Almost one hundred academics have joined the fight to get the University of Manchester to cut all ties with the fossil fuels industry.
The 96 professors and researchers have signed an open letter calling on the university’s Vice Chancellor and Board of Governors to put an end to their huge investment – around £40million – in the industry.
By signing the open letter, prominent academics such as poet Jeanette Winterson have added their voices to a 2,000-strong student petition demanding the university not only cut their controversial links with the fossil fuel companies but ‘actively reinvest in socially and environmentally responsible funds’.
The group leading the campaign, Fossil Free Manchester (FFM), have put pressure on the university over their Policy for Socially Responsible Investment, as they argue continued fossil fuel investment is an ‘environmentally degrading and socially irresponsible’ contradiction.
Joel Smith, Activities and Development Officer at the Students’ Union and leading member of FFM, told MM: “We think an energy revolution needs to take place internationally in order to have a liveable planet a century from now.
“Universities should be leaders and not followers in this transformation and Manchester as the UK’s largest University, a research intensive University and one that prides itself on ‘social responsibility’ should be driving this.”
Students and FFM are demanding that the university commits to freezing any new investment in fossil fuel companies and acts to completely dissociate from the top 200 fossil fuel companies that control the majority of carbon reserves within five years.
The open letter was published just before the group presented a report outlining the need to divest to the university’s Board of Governors today.
The report will then be passed over to the Finance Committee who will have the ultimate say on whether to cease continued investment in the fossil fuel industry.
Mr Smith said: “Our current figures show from over 700 respondents on our research that around 75% agree that the University should not invest.
“This is much higher than NUS National research [asking the same question] which found 48%.
“The students and staff at Manchester are incredibly engaged with politics so I think this goes some way to explain why people here clearly care about this issue.”
If UoM choose to divest they will follow in the footsteps of Glasgow University, which became the first uni in Europe to divest from fossil fuels last October, after a year of continued pressure from students and the Fossil Free national campaign
Manchester University’s entrenched links with fossil fuels were revealed through a series of freedom of information requests made by Fossil Free Manchester.
From the obtained investment portfolios they exposed that UoM had 846,337 shares in fossil fuel companies, which amounted to a total of £9,529,172, as of last April.
As well as the direct investment portfolio, a further £29.5 million is invested in the 10 FTSE 100 fossil fuel companies through the university’s pension fund in the form of equity and corporate bonds, although there has not yet been discussion over divestment within this fund.
Added together with the pension fund, total fossil fuel investment at the end of the last financial year stood at almost £40million.
The open letter states that the reasons for the university to distance themselves from the fossil fuel industry are both ecological and economic.

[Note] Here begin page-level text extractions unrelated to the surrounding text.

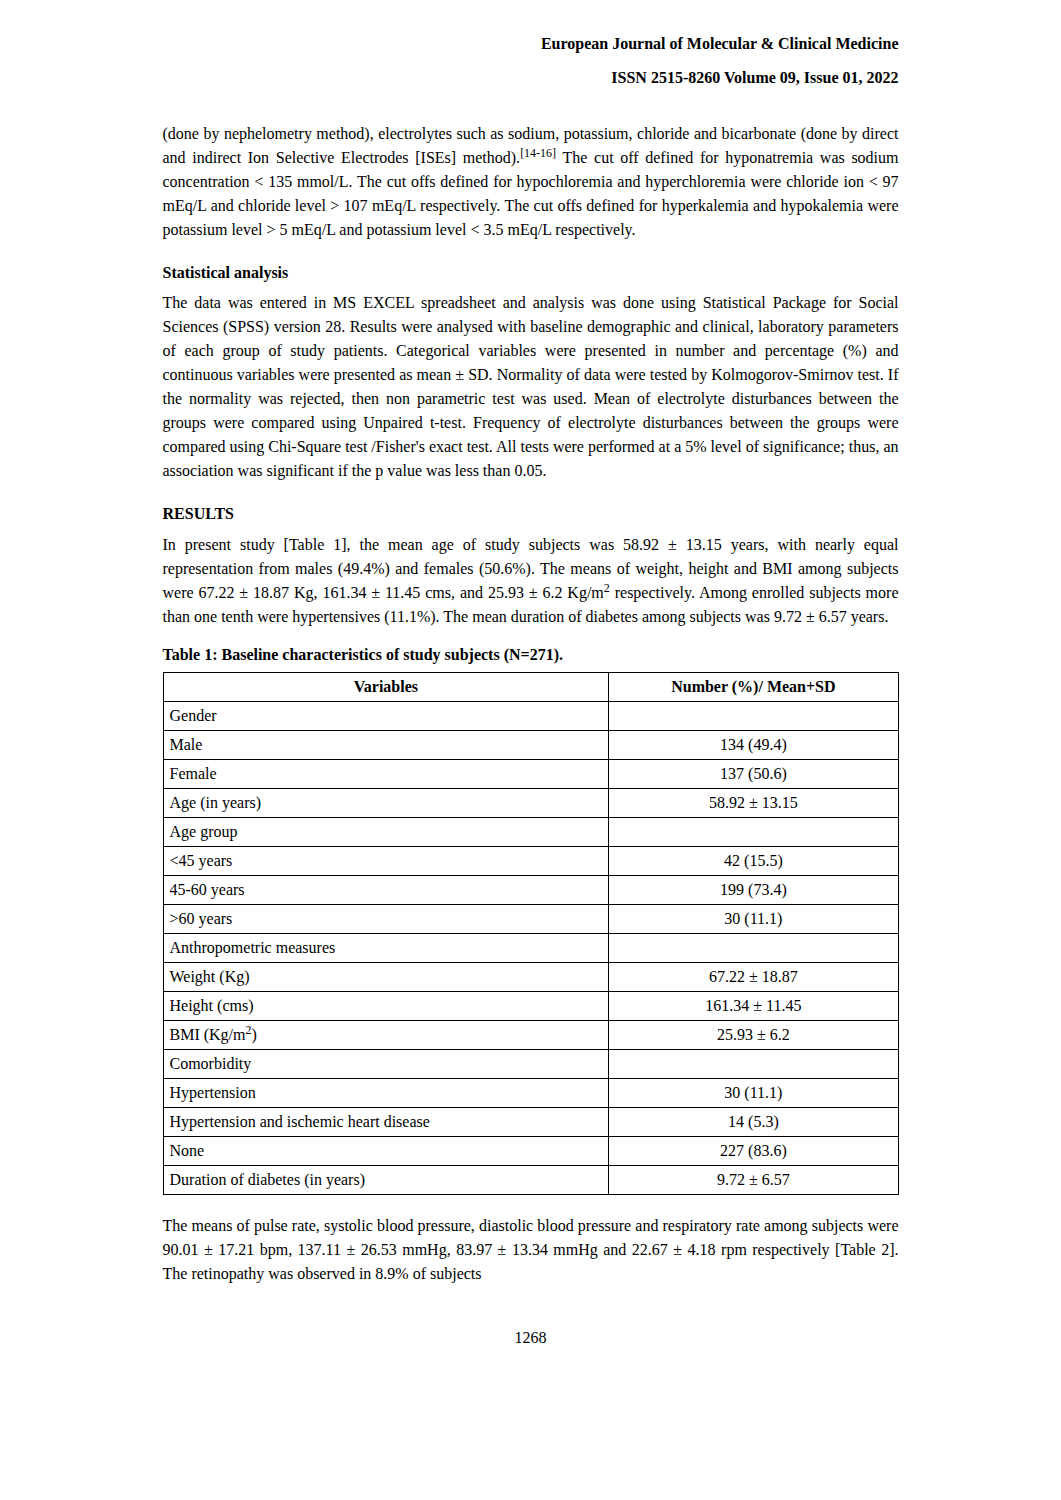European Journal of Molecular & Clinical Medicine ISSN 2515-8260 Volume 09, Issue 01, 2022
(done by nephelometry method), electrolytes such as sodium, potassium, chloride and bicarbonate (done by direct and indirect Ion Selective Electrodes [ISEs] method).[14-16] The cut off defined for hyponatremia was sodium concentration < 135 mmol/L. The cut offs defined for hypochloremia and hyperchloremia were chloride ion < 97 mEq/L and chloride level > 107 mEq/L respectively. The cut offs defined for hyperkalemia and hypokalemia were potassium level > 5 mEq/L and potassium level < 3.5 mEq/L respectively.
Statistical analysis
The data was entered in MS EXCEL spreadsheet and analysis was done using Statistical Package for Social Sciences (SPSS) version 28. Results were analysed with baseline demographic and clinical, laboratory parameters of each group of study patients. Categorical variables were presented in number and percentage (%) and continuous variables were presented as mean ± SD. Normality of data were tested by Kolmogorov-Smirnov test. If the normality was rejected, then non parametric test was used. Mean of electrolyte disturbances between the groups were compared using Unpaired t-test. Frequency of electrolyte disturbances between the groups were compared using Chi-Square test /Fisher's exact test. All tests were performed at a 5% level of significance; thus, an association was significant if the p value was less than 0.05.
RESULTS
In present study [Table 1], the mean age of study subjects was 58.92 ± 13.15 years, with nearly equal representation from males (49.4%) and females (50.6%). The means of weight, height and BMI among subjects were 67.22 ± 18.87 Kg, 161.34 ± 11.45 cms, and 25.93 ± 6.2 Kg/m2 respectively. Among enrolled subjects more than one tenth were hypertensives (11.1%). The mean duration of diabetes among subjects was 9.72 ± 6.57 years.
Table 1: Baseline characteristics of study subjects (N=271).
| Variables | Number (%)/ Mean+SD |
| --- | --- |
| Gender | |
| Male | 134 (49.4) |
| Female | 137 (50.6) |
| Age (in years) | 58.92 ± 13.15 |
| Age group | |
| <45 years | 42 (15.5) |
| 45-60 years | 199 (73.4) |
| >60 years | 30 (11.1) |
| Anthropometric measures | |
| Weight (Kg) | 67.22 ± 18.87 |
| Height (cms) | 161.34 ± 11.45 |
| BMI (Kg/m 2 ) | 25.93 ± 6.2 |
| Comorbidity | |
| Hypertension | 30 (11.1) |
| Hypertension and ischemic heart disease | 14 (5.3) |
| None | 227 (83.6) |
| Duration of diabetes (in years) | 9.72 ± 6.57 |
The means of pulse rate, systolic blood pressure, diastolic blood pressure and respiratory rate among subjects were 90.01 ± 17.21 bpm, 137.11 ± 26.53 mmHg, 83.97 ± 13.34 mmHg and 22.67 ± 4.18 rpm respectively [Table 2]. The retinopathy was observed in 8.9% of subjects
1268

It explains that 60-80% of fossil fuel reserves must remain underground if the crucial threshold of two degrees of warming is to be avoided.
And that the Bank of England has warned of the financial risks of investing in assets which may become ‘stranded’ due to government policy.
The open letter can be seen as endorsement of the dominant theory amongst scientists that fossil fuels are having a significant effect on global climate change as many of the signatories specialise in scientific disciplines.
Mr Smith added: “There’s absolutely no question that right now any investment in fossil fuels is unjustifiable; there’s simply too much at stake.
“All the social issues global society faces are magnified and imposed even further on the poor if global warming isn’t dealt with.
“So to idly sit back and invest in fossil fuel companies with the opinion that that is a ‘neutral position’ is indefensible.
“It has now become a political decision to invest in fossil fuels and we need to make sure organisations globally understand what they are doing needs to stop.”